Let $${{{{x^{\ast}(s) = \left( \frac{1}{(s+\mu_1 + \mu_2) (s + \hat{\lambda}_2) (s + \lambda_1 +\lambda_2 )}\right)}}}}$$ be the laplace transform in question, where $\mu_1,\mu_2, \lambda_1,\lambda_2, \hat{\lambda}_2$ are just real parameters.
How can i get its inverse by means of convolution, $x(t) = \mathcal{L}^{-1} (x^{\ast}(s)) $?

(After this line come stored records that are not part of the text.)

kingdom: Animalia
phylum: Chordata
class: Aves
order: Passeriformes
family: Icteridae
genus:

I know that the convolution is associative, but how can i get a solution of such problem?
Thanks
You right, first thing here is a convolution $$ x(t) = \mathcal{L}^{-1} \left( \frac{1}{(s+\mu_1 + \mu_2) (s + \hat{\lambda}_2) (s + \lambda_1 +\lambda_2 )}\right)= \mathcal{L}^{-1} \left( \frac{1}{s+\mu_1 + \mu_2 }\right)*\mathcal{L}^{-1} \left( \frac{1}{ s + \hat{\lambda}_2 }\right) *\mathcal{L}^{-1} \left( \frac{1}{s + \lambda_1 +\lambda_2 }\right) = f(t)*g(t)*w(t) $$ where $f(t)= \mathcal{L}^{-1}\left( \frac{1}{s+\mu_1 + \mu_2 }\right)$, $g(t)=\mathcal{L}^{-1} \left( \frac{1}{ s + \hat{\lambda}_2 }\right)$ and $w(t)= \mathcal{L}^{-1} \left( \frac{1}{s + \lambda_1 +\lambda_2 }\right)$
Just to note, since convolution is associative and commutative, you can evaluate it in any order (which is why no brackets were needed above), $$x(t)= (f(t)*g(t))*w(t) = f(t)*(g(t)*w(t)) = (g(t)*f(t))*w(t) = f(t)*(w(t)*g(t)) = (f(t)*w(t))*g(t)) $$ Now use the formula $(f*g)(t) =\int_0^t f(\tau)g(t-\tau)d\tau$ and finish the transform.